BEGIN Exercise inputs

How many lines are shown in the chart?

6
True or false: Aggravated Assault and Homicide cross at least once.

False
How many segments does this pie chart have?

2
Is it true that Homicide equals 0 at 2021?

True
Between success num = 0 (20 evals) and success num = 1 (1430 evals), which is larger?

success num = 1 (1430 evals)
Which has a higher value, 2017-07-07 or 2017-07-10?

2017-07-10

END Exercise inputs
BEGIN Exercise inputs

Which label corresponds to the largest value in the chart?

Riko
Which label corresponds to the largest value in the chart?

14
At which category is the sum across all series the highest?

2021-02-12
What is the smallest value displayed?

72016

END Exercise inputs

Count the lines in both blocks above that contain the word "Homicide", and reply with only that number.

2